Let’s be honest, buying your first home is one of the biggest financial decisions you will ever make in life. It involves a thorough thought process with many different criteria and a checklist to make sure your first house is what you want and need. It can be a daunting task and involves asking yourself many different questions: Do I buy old or new? How much can I afford? How do I judge which house to go for? The way to answer these questions is by knowing what you want and what you need, both now and in the future. Here are 5 considerations:
1. What are your “non-negotiables”?
We recommend making a list of your non-negotiables. This is a list of things you cannot do without. Remember to think about now and the future and take the emotion out at this stage. Think about how big you need the house to be, what size the garage should be, do you want to extend or renovate the house, or do you need two bathrooms for a future family? It’s important to think about the future and think rationally about your non-negotiable list, as what seems to be a non-negotiable now, may not be 5 years down the road.

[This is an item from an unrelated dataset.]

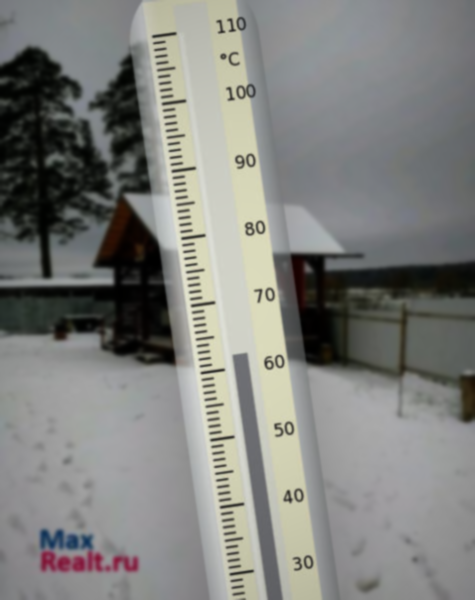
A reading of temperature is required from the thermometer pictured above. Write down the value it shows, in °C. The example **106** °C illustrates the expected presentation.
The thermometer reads **62** °C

Other points to consider include, where do I want to live? What kind of lifestyle do I have? If you are outdoors people will a walking track nearby be on your non-negotiable list? If you work in the city do you need to live in the inner suburbs? It is necessary to do your research and know what kinds of suburbs suit you.
Take as much time as you need to complete your non-negotiable list as there isn’t a certain time period that is best to buy in, unless your own time constraints dictate so, you can buy at any time of the year.
2. What is your budget?
Once you have worked out your list it is important to consider your budget; get a maximum and minimum in mind. However keep in mind it often depends on what you have or don’t have to do on the house that dictates how much your final spend will be, because you may have a project in mind, or want to fix or change something about the property. You can quickly spend $20,000-$30,000 in furniture, floor coverings and other things you need to fix or add to the house. Don’t be afraid to ask your Peter Blackshaw real estate agent for contacts of trusted financial advisors.
Don’t be too daunted by these figures though, you can also quickly add value by making your own improvements. Just by doing your own gardening and small scale landscaping you can add up to $40,000-$50,000 of equity to your property.
3. Old or new?
Tied in with budgeting is the decision of whether to go with a new, existing or old house, as this will affect your final budget. There is no distinct advantage between the choices, it purely rests upon your own personal interests, whether you want to renovate or improve on the house, whether you want to be able to get all the grants associated with buying a new house or many other reasons that promote one option over another. This decision can be made after the search process though, if you set your sights on a new property you might miss out on that existing house that is suited for you.
If you are looking for an investment property think about things like, is it in a public transport corridor? Are there any local warehouses or shops being built in that suburb? Or any other kinds of development around the suburb, as these will add value going into the future.
4. What do you need to know about the market?
Once you have decided these things it’s time to go looking. Make sure when you start looking you really educate yourself so you know what kinds of houses are in particular suburbs, what kinds of suburbs promote a certain kind of lifestyle and again just knowing what is happening around the suburb. The more you educate yourself through research; the better off you will be throughout the process. When you’re doing this keep your options and your mind open, the more properties you look at the more you will end up knowing where you want to buy, and what type of house you need.
Then the time comes to physically go and view the house, and at this stage your non-negotiable list becomes very important as you might fall in love with one or two aspects of the house, but if it doesn’t fit your non-negotiables then you have got to consider how this will impact you now and in the future.
5. What other questions need to be asked?
It’s important not to think with your emotions too much when you are looking at houses, keep it simple, remember your non-negotiables, take into account your lifestyle and don’t be afraid to ask the agent some questions. In an open house situation make the effort to ask questions. If all your questions aren’t answered at the time ask for the agent’s business card, so you can call up later and ask those questions, or even set up a private viewing so that the agent can talk you through the house.
Keep in mind that no property is going to tick every single box, so work out your non-negotiables, your needs, and what suits your lifestyle. This includes not just in the present, but 4 or 5 or even 10 years down the track.